Many thousands of donkeys have been slaughtered in Botswana and in other developing countries in recent years and their skins sold to China for use in traditional medicine.

Donkeys are being killed in growing numbers to feed demand from China where the skins are used to make a natural medicine believed to be a sexual stimulant with anti-ageing properties.

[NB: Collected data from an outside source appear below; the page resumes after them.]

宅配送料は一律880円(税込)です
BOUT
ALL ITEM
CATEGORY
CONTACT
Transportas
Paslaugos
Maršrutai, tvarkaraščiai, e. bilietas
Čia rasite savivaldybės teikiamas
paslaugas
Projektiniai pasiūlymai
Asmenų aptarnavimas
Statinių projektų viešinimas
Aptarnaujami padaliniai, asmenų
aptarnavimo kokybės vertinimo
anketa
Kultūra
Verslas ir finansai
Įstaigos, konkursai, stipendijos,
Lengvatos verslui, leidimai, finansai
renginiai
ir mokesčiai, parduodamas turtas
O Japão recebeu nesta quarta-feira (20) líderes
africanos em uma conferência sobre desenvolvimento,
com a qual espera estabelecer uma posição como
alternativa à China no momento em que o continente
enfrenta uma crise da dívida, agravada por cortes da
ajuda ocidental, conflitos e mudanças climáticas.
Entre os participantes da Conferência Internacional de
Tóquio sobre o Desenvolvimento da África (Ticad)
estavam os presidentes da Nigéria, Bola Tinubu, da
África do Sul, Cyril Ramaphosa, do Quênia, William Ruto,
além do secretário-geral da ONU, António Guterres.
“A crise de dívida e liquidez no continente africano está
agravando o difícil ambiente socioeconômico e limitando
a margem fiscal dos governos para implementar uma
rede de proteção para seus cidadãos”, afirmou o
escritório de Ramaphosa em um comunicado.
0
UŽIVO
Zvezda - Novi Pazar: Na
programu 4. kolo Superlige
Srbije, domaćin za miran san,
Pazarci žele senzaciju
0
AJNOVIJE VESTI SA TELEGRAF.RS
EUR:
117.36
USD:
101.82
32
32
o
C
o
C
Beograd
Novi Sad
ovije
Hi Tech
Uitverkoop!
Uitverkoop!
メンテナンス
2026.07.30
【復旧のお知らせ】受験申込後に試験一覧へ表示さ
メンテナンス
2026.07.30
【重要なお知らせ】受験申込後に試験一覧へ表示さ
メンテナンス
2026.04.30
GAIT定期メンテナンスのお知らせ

Hooves also contain the supposedly medicinal gelatin, while the meat, consumed in parts of China, is believed to be more nutritious than beef and is enjoyed in burgers and stews.

Botswana is the sixth African country to impose restrictions on donkey exports, following Niger, Senegal, Mali, Burkina Faso and Gambia.

Zimbabwe turned down an application to build a donkey slaughterhouse, while Ethiopia closed its only functioning donkey abattoir after residents complained about the smell.

But the bans have led to a flourishing illegal trade in donkey skins and caused prices to soar.

Farmers in Botswana have been urged to closely monitor their donkeys to prevent thefts as well as to report suspicious exchanges of live animals.

Animal rights groups say the docile beasts of burden are often cruelly bludgeoned to death before being skinned in backyards and clandestine slaughterhouses.

The industry is said to be worth billions of dollars and China is increasingly looking to Africa to satisfy demand after its own donkey population dropped sharply.

Donkey numbers in China have nearly halved from 11 million in the 1990s to six million in 2013, according to official statistics.